Amber, for example, says her marijuana use was treated as illegal “because they just presumed I was getting my baby high instead of [treating nausea].”
This notion—that a person who smokes marijuana while pregnant is causing abuse to her fetus—is one scientists have repeatedly rejected. In an affidavit related to a similar case, Dr. Peter Fried, a psychology professor at Carleton University in Canada who has dedicated much of his career to studying the effects of prenatal marijuana exposure on infants, wrote:
Based on my 30 plus years of experience examining the newborn, infants, toddlers, children, adolescents and young adults born to women who used marihuana during pregnancy it is important to emphasize that to characterize an infant born to a woman who used marihuana during pregnancy as being ‘physically abused’ and/or ‘neglected’ is contrary to all scientific evidence (both mine and subsequent work by other researchers). The use of marijuana during pregnancy … has not been shown by any objective research to result in abuse or neglect.
Indeed, the legislative push to punish women for marijuana use during pregnancy is based not on science suggesting harm from which to protect children, but the notion of fetal rights.
Dorothy Roberts, University of Pennsylvania professor and author of Killing the Black Body, told RH Reality Check, “Punishing or monitoring a pregnant women for drug use relies on a view of the fetus as not just a separate person apart from the mother, but as if their interests are in conflict,” thus promoting the concept of fetal “personhood.”
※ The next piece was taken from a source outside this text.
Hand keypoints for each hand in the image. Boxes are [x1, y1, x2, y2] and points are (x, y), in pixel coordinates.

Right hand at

Roberts also explained that the “very discretionary, very discriminatory” practices of Child Protective Services are rooted in racial stereotypes about drug use and mothering that continue to affect the outcome of CPS cases today.
“Drug use during pregnancy became a crime because it was targeted at Black women,” she said, acknowledging that “it has since moved to punish other women as well, but the conception of a public health problem as a crime relies on the vilification of Black women and their children.”
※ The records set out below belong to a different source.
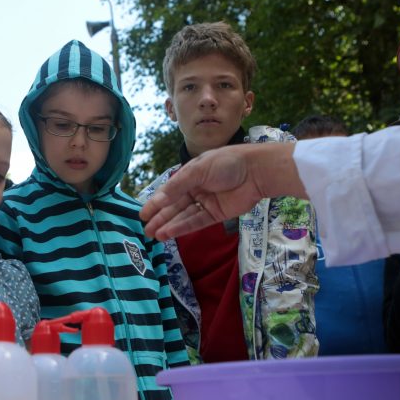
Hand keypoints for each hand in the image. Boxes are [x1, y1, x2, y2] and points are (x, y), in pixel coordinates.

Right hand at [141, 143, 304, 240]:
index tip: (142, 214)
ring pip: (184, 216)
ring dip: (169, 225)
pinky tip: (170, 233)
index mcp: (190, 174)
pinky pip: (197, 222)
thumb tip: (158, 199)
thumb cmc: (226, 163)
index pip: (169, 191)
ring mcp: (206, 202)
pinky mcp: (217, 214)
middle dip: (160, 218)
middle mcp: (196, 189)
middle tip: (145, 230)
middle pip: (175, 206)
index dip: (156, 202)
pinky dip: (183, 227)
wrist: (256, 172)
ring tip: (154, 235)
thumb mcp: (197, 170)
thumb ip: (177, 186)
It began during the crack era, says Roberts, along with which came anti-drug hysteria including “the myth of the pregnant crack addict, who was thought to have no maternal instinct, and the myth of the ‘crack baby,’ who was supposed to be destined to be a criminal, a welfare dependent, a drug addict, and every anti-social behavior imaginable.”
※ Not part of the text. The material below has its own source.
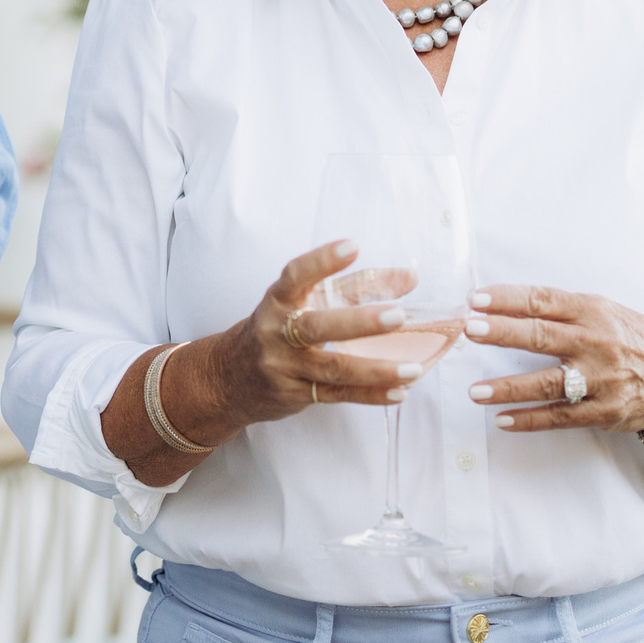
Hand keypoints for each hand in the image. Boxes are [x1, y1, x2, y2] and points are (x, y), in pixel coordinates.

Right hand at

The myth of the “crack baby,” too, has been debunked in several well-regarded studies. One found, for example, that doctors could not tell the difference between babies born crack-exposed from those born poverty-stricken.
The science is clear: Drug-related accusations of child abuse and neglect for crimes committed against a fetus are unsubstantiated.
Fighting against this trend in Child Protective Services will require more than just marijuana legalization. But to move the drug policy reform conversation in a direction that benefits women, there will need to be more women in positions of authority in the marijuana legalization movement—which is often overwhelmingly represented by men.
To offer resources like model legislation, female drug policy reformers are stepping up and organizing their own women-led groups, like the NORML Women’s Alliance and Sara Arnold’s Family Law Cannabis Alliance. As we usher in a new tide of marijuana policy reform, their work is paramount to ensuring marijuana legalization remain dedicated to social and racial justice for men, women, and parents alike.
“This is the next major battle in the long fight of marijuana reform,” said Arnold. “There is still some stigma about this issue even from marijuana reformers, and that has to change. The full might of marijuana reform needs to get behind this.”
UPDATE: Following a request for privacy a year after this article’s publication, Amber’s last name was removed from the story in May 2015.